Number of grain trains down in Iowa, drought impacts Mississippi barge traffic

DES MOINES — The number of train cars carrying grain across the state dropped in July. 

The Iowa Department of Transportation’s Stuart Anderson told the Transportation Commission that July continues what has been a downward trend.  “Which is indicative of reduced grain exports, which were served certainly seen with other measures. July carloads of grain, were down 21 percent from last July,” Anderson says.

Commissioner Ray Gaesser of Corning is a grain farmer and says exports have slowed down substantially. “Both soybeans and corn, which are our major commodities, the exports are down around 30 percent from a year ago,” he says.

Gaesser says one of the factors is competition from South America.  “China is, you know, having financial issues and they’re not buying as much either,” Gaesser says. “I know our soybean organizations are working with  many,  other small countries to build the markets there and diversify that portfolio.”

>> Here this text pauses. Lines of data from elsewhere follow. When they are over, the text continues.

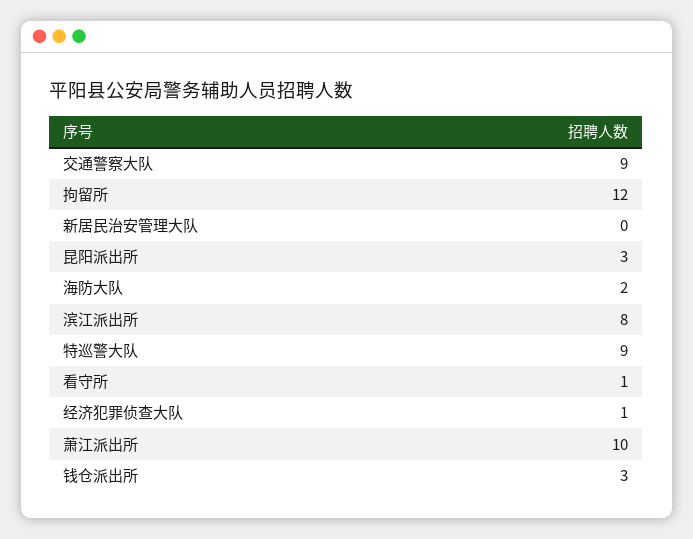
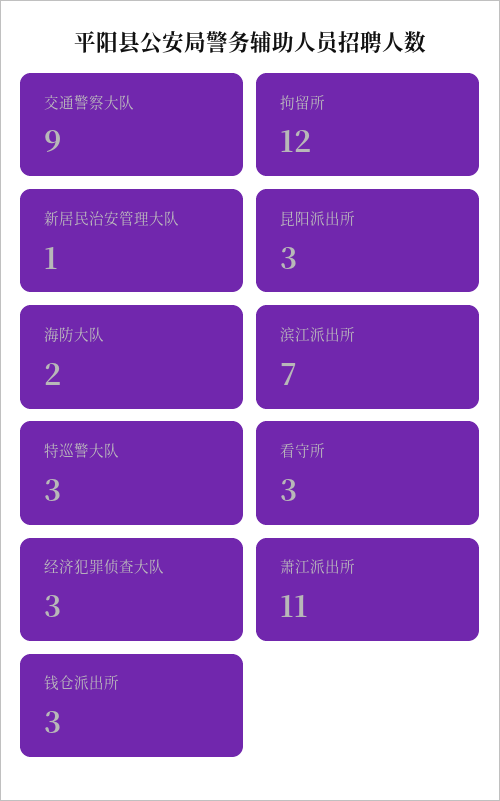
  {
    "交通警察大队": 9,
    "拘留所": 12,
-   "新居民治安管理大队": 0,
+   "新居民治安管理大队": 1,
    "昆阳派出所": 3,
    "海防大队": 2,
-   "滨江派出所": 8,
+   "滨江派出所": 7,
-   "特巡警大队": 9,
+   "特巡警大队": 3,
-   "看守所": 1,
+   "看守所": 3,
-   "经济犯罪侦查大队": 1,
+   "经济犯罪侦查大队": 3,
-   "萧江派出所": 10,
+   "萧江派出所": 11,
    "钱仓派出所": 3
  }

Gaesser says  production was down last year too, and the carryover of supply of corn is up 30 percent from one year ago. Hauling grain on water is also an issue as Anderson says water levels have been dropping since June on the Mississippi River and are expected to continue to drop.  “Primarily impacting the Lower Mississippi River. But of course all of our products need to transverse the Lower Mississippi. So that means they are not able to load the barges as full so the draft isn’t as deep,” he explains.

Anderson says that requires more barges to haul the same amount of grain — which causes other issues. “Kind of has that supply chain impact where that tightens barge transport, supply and increases rates,” Anderson says. 

He says this year could end up being as  challenging as it was last year when there were significant impacts on the transport and barge rates.